**Job**
Repeat everything in the patch review below from "mlx5_cache_ent_find() ?" down to "of two sizes.", copying it exactly.

**Text excerpt**

— start —

Re: [PATCH rdma-next 4/7] RDMA/mlx5: Change the cache structure to an RB-tree

From: Jason Gunthorpe
Date: Wed Dec 08 2021 - 15:58:37 EST


On Mon, Dec 06, 2021 at 11:10:49AM +0200, Leon Romanovsky wrote:

> +static struct mlx5_cache_ent *ent_search(struct mlx5_mr_cache *cache, void *mkc)

mlx5_cache_ent_find() ?

This search isn't really what I would expect, it should stop if it
finds a (somewhat) larger and otherwise compatible entry instead of
continuing to bin on power of two sizes.

> + struct rb_node *node = cache->cache_root.rb_node;
> + int size = MLX5_ST_SZ_BYTES(mkc);

size_t not int

> + mkc = MLX5_ADDR_OF(create_mkey_in, in, memory_key_mkey_entry);
> + if (dev->cache.maintained_cache && !force) {
> + int order;

unsigned int

> + /*
> + * Try to get an mkey from pool.
> + */
> + order = order_base_2(ndescs) > 2 ? order_base_2(ndescs) : 2;
> + MLX5_SET(mkc, mkc, translations_octword_size,
> + get_mkc_octo_size(access_mode, 1 << order));
> + mutex_lock(&dev->cache.cache_lock);
> + ent = ent_search(&dev->cache, mkc);
> + mutex_unlock(&dev->cache.cache_lock);

Why is it OK to drop the lock here? What is protecting the ent pointer
against free?

> + if (ent && (ent->limit || force)) {

What locking protects ent->limit ?

— end —

**Rows**
— start —

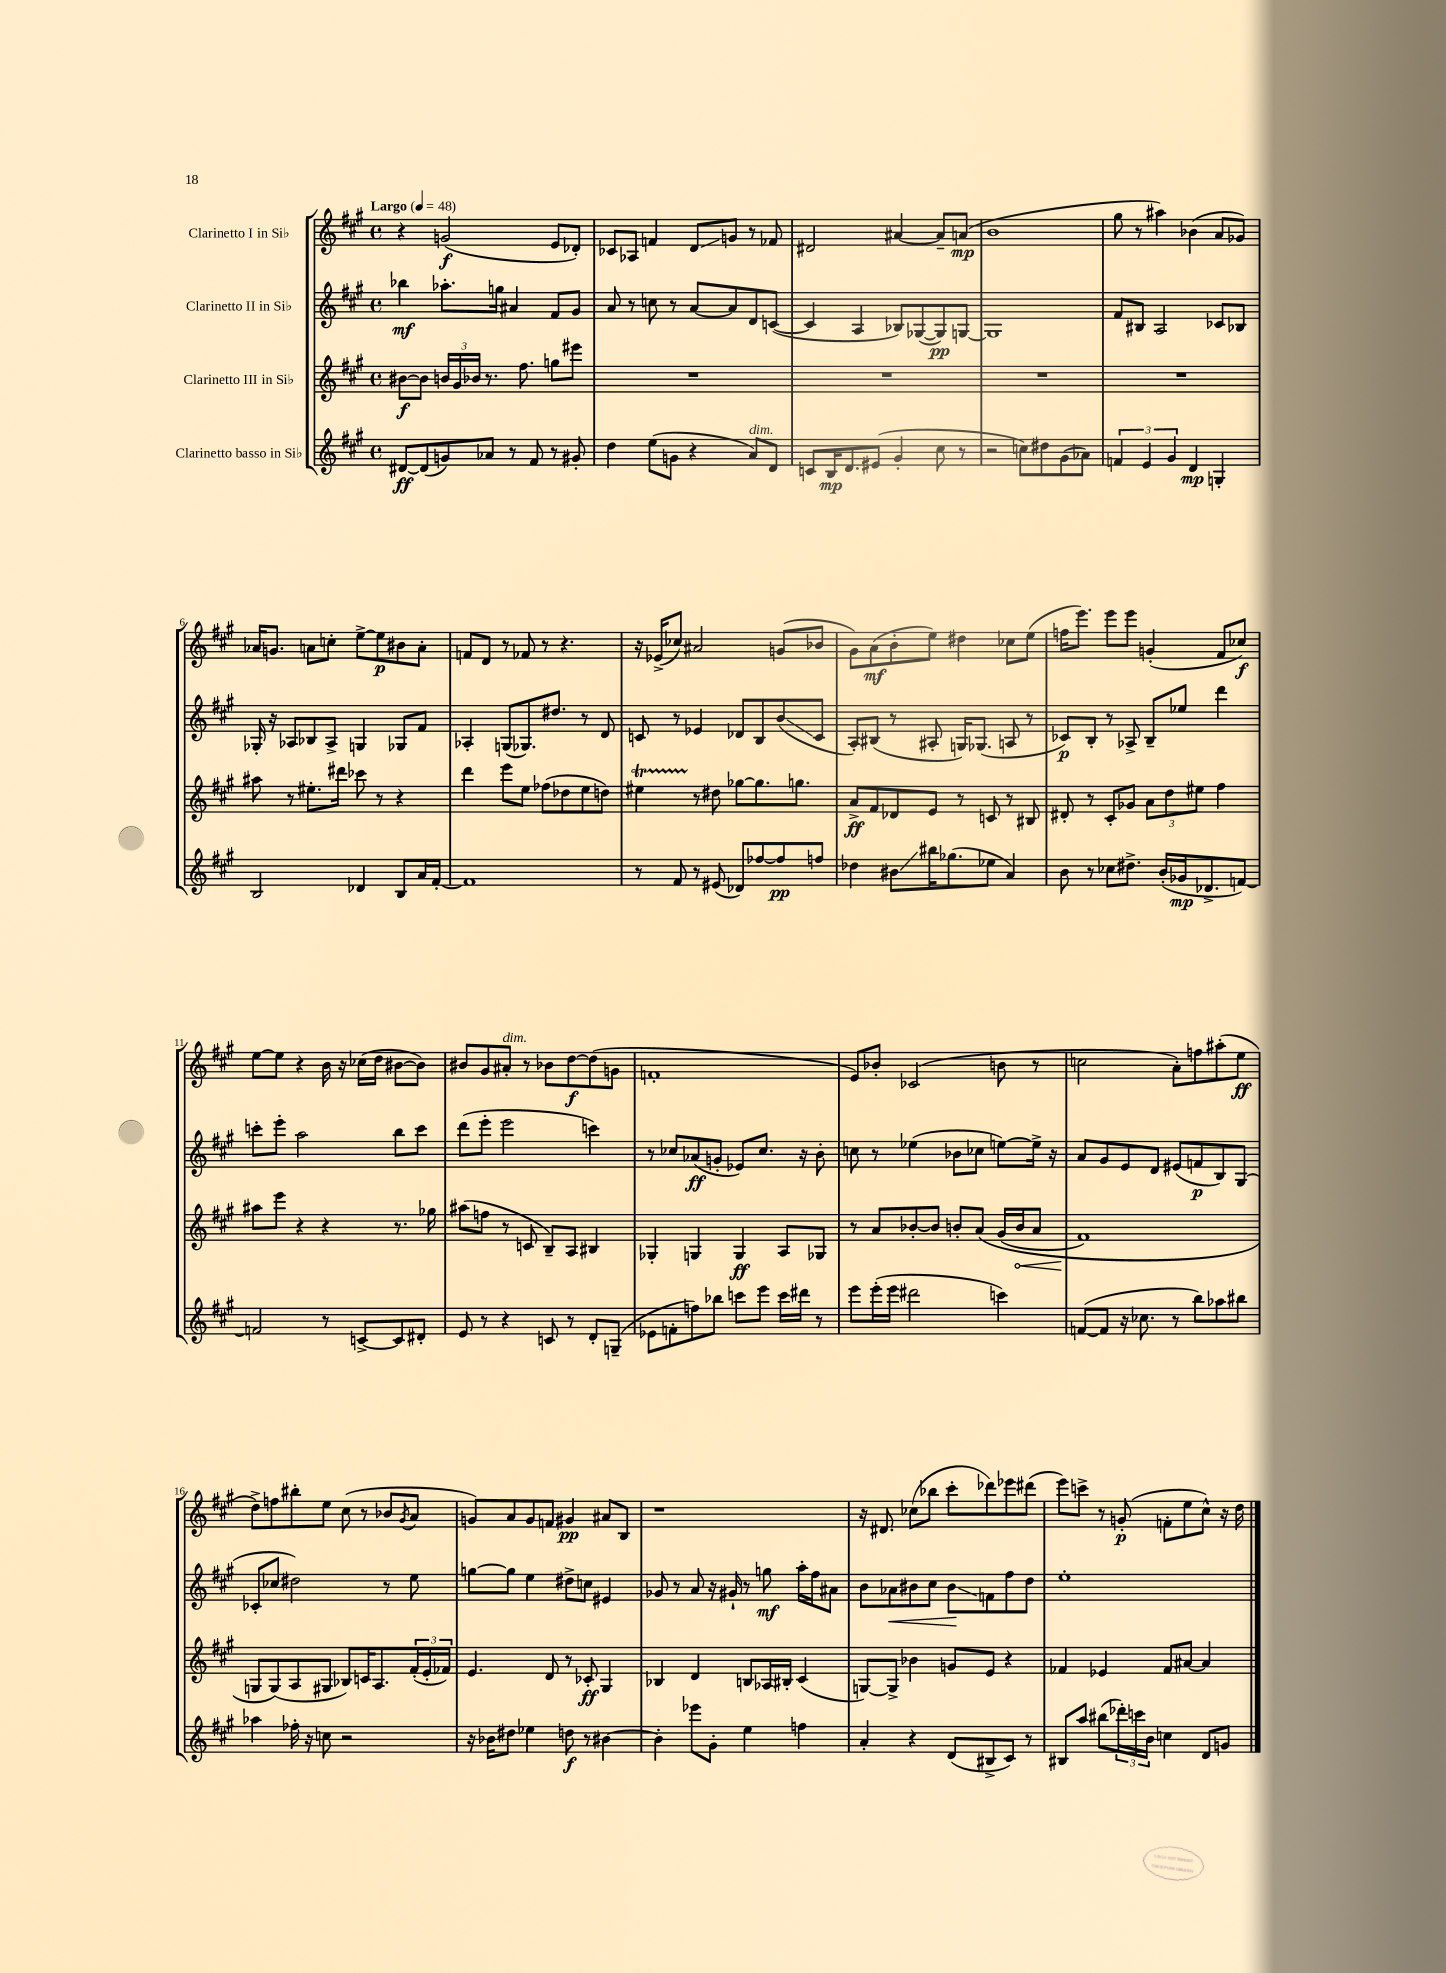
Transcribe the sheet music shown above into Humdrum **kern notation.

**kern	**kern	**kern	**kern
*staff4	*staff3	*staff2	*staff1
*clefG2	*clefG2	*clefG2	*clefG2
*k[f#c#g#]	*k[f#c#g#]	*k[f#c#g#]	*k[f#c#g#]
*M4/4	*M4/4	*M4/4	*M4/4
*met(c)	*met(c)	*met(c)	*met(c)
*MM48	*MM48	*MM48	*MM48
[8d#	[8b#	4bb-	4r
(8d#]	8b#]	.	.
8g)	24b	8.aa-'	(2g
.	24g#	.	.
.	24b-	.	.
8a-	8.r	.	.
.	.	16gg	.
8r	.	4a#	.
.	8.ff#	.	.
8f#	.	.	.
8r	8gg	8f#	8e
8g#'	8eee#	8g#	8d-')
=	=	=	=
4dd	1r	8a	8c-
.	.	8r	8A-
(8ee	.	8cc	4f
8g	.	8r	.
4r	.	[8a	8d
.	.	8a]	8g
8a)	.	8d	8r
8d	.	([8c	8f-
=	=	=	=
8c	1r	4c]	2d#
16B	.	.	.
8.d	.	.	.
.	.	4A	.
(8e#	.	.	.
4g#'	.	8B-)	[4a#
.	.	([8G-	.
8cc#	.	8G-])	8a#~]
8r	.	[8G	(8a
=	=	=	=
2r	1r	1G]	1b
8cc)	.	.	.
8dd#	.	.	.
(8g#	.	.	.
8a-)	.	.	.
=	=	=	=
6f	1r	8f#	8gg#
.	.	8B#	8r
6e	.	.	.
.	.	2A	4aa#)
6g#	.	.	.
4d	.	.	(4b-
4G'	.	8c-	8a
.	.	8B-	8g-)
=	=	=	=
2B	8aa#	16G-'	16a-
.	.	16r	8.g
.	8r	8A-	.
.	8.ee#'	8B-	8a
.	.	8A-^	8cc'
.	16ddd#	.	.
4d-	8ccc-	4G	[8ee^
.	8r	.	8ee]
8B	4r	8G-	8b#
16a	.	8f#	8a'
[16f#'	.	.	.
=	=	=	=
1f#]	4ddd	4A-'	8f
.	.	.	8d
.	8eee	(8G	8r
.	8ee	8.G-)	8f-
.	(8ff-	.	8r
.	.	8.dd#	.
.	8dd-	.	4.r
.	8ee	8r	.
.	8dd)	8d	.
=	=	=	=
8r	4ee#	8c	16r
.	.	.	(16e-^
8f#	.	8r	8cc-)
8r	8r	4e-	2a#
(8e#	8dd#	.	.
8d-)	[8gg-	8d-	.
[8ff-	8.gg-]	8B	.
8ff-]	.	(8b	(8g
.	8.gg	.	.
8ff	.	8c	8b-
=	=	=	=
4dd-	8a^	8A')	8g#)
.	8f#	(8B#	(8a
8b#	8d-	8r	8b'
16bb#	8e	8A#'	8ee)
(8.gg-	.	.	.
.	8r	16G)	4dd#
.	.	(8.G-	.
8ee-	8c	.	.
4a)	8r	8A	8cc-
.	8B#	8r	(8ee
=	=	=	=
8b	8d#'	8c-)	16ff
.	.	.	8.eee)
8r	8r	8B'	.
8cc-	8c#'	8r	8eee
8.dd#^	8g-	8A-^	8eee
.	12a	8B~	(4g'
(16b'	.	.	.
.	12dd	.	.
16g-	.	8ee-	.
.	12ee#	.	.
8.d-^	.	.	.
.	4ff#	4ddd	8f#
[8f)	.	.	8cc-)
=	=	=	=
2f]	8aa#	8ccc'	[8ee
.	8eee	8eee'	8ee]
.	4r	2aa	4r
8r	4r	.	16b
.	.	.	16r
[8c^	.	.	(16cc-
.	.	.	16dd
8c]	8.r	8bb	[8b#
8d#'	.	8ccc	8b#])
.	16gg-	.	.
=	=	=	=
8e	(8aa#	(8ddd	8b#
8r	8ff	8eee'	8g#
4r	8r	2eee	8a#'
.	8c	.	8r
8c	8B~)	.	8b-
8r	8A	.	[8dd
8d'	4B#	4ccc)	(8dd]
(8G~	.	.	8g
=	=	=	=
8e-	4G-'	8r	1f'
8f'	.	8cc-	.
8ff)	4G	(8a-	.
8bb-	.	8g'	.
8ccc	4G	8e-)	.
8eee	.	8.cc-	.
16ccc	8A	.	.
16ddd#	.	16r	.
8r	8G-	8b'	.
=	=	=	=
8eee	8r	8cc	8e)
(16eee'	8a	8r	8b-'
16eee	.	.	.
2ddd#	[8b-'	(4ee-	(2c-
.	8b-]	.	.
.	8b'	8b-	.
.	&(8a	8cc-	.
4ccc)	(16g#	[8ee)	8b
.	16b	.	.
.	8a	16ee^]	8r
.	.	16r	.
=	=	=	=
([8f	1f#)	8a	2cc
8f]	.	8g#	.
16r	.	8e	.
8.cc-	.	.	.
.	.	8d	.
8r	.	(8e#	8a')
8bb)	.	8f	8ff
8aa-	.	8B)	(8aa#'
8bb#	.	(8G#	8ee
=	=	=	=
4aa-	8G	8c-'	8dd^)
.	(8G&)	8cc-	8ff
16ff-'	8A	2dd#)	8bb#'
16r	.	.	.
8cc	8G#	.	8ee
2r	8B-)	.	(8cc#
.	16c	.	8r
.	8.A	.	.
.	.	8r	8b-
.	.	.	8qg#
.	(24f#'	8ee	8a
.	24e'	.	.
.	24f-)	.	.
=	=	=	=
16r	4.e	[8gg	8g)
16b-	.	.	.
8dd#	.	8gg]	8a
4ee-	.	4ee	8g
.	8d	.	8f
8dd	8r	8dd#^	4g#
8r	8c-'	8cc	.
[4b#	4G#	4e#	8a#
.	.	.	8B
=	=	=	=
4b#']	4B-	8g-	1r
.	.	8r	.
8eee-	4d	8a	.
8g#'	.	16r	.
.	.	16g#`	.
4ee	8B	8r	.
.	16A-	8gg	.
.	16B#'	.	.
4ff	(4c#	16aa'	.
.	.	16ff#	.
.	.	8a#	.
=	=	=	=
4a'	[8G)	8b	16r
.	.	.	8.d#
.	8G^]	8a-	.
4r	4b-	8b#	(8cc-
.	.	8cc#	8bb-
(8d	8g	8b#	8ccc#'
8B#^	8e	8f	8ddd-)
8c#)	4r	8ff#	8eee-
8r	.	8dd	(8ddd#
=	=	=	=
8B#	4f-	1ee'	8eee)
8aa	.	.	8ccc^
(8bb#	4e-	.	8r
24ddd-')	.	.	(8g'
24ccc	.	.	.
24b	.	.	.
4cc	8f-	.	8f'
.	[8a#	.	8ee
8d	4a#]	.	8cc#^^)
8g	.	.	16r
.	.	.	16dd
==	==	==	==
*-	*-	*-	*-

— end —

**Output of the task**
mlx5_cache_ent_find() ?

This search isn't really what I would expect, it should stop if it
finds a (somewhat) larger and otherwise compatible entry instead of
continuing to bin on power of two sizes.